**Exercise prompt:** Give back exactly the lines spanning from the one containing "mug: present [1642,573,1790,678]" to the final line of the records below, and no others.

**Source material:**
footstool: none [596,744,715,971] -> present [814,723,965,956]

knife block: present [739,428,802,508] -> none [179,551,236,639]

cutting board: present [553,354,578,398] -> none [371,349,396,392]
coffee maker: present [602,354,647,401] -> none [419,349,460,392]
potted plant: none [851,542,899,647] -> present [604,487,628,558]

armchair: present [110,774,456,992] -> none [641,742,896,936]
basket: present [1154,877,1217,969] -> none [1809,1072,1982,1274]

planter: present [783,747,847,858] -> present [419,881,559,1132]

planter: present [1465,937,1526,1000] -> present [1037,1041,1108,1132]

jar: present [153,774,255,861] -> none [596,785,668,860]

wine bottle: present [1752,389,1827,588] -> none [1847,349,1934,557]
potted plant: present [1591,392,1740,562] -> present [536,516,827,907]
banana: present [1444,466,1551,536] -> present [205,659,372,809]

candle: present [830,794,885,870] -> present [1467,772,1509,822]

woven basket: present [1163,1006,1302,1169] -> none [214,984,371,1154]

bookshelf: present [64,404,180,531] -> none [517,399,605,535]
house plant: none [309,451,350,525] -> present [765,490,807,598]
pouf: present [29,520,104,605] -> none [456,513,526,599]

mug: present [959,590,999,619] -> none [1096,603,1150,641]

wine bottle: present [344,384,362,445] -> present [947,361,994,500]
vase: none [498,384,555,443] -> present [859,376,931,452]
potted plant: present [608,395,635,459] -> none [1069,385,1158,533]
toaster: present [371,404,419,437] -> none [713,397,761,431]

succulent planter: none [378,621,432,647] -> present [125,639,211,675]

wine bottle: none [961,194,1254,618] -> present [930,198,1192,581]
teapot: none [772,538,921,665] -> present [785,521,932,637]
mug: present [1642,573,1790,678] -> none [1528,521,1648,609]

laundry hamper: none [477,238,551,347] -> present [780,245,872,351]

**Answer space:**
mug: present [1642,573,1790,678] -> none [1528,521,1648,609]

laundry hamper: none [477,238,551,347] -> present [780,245,872,351]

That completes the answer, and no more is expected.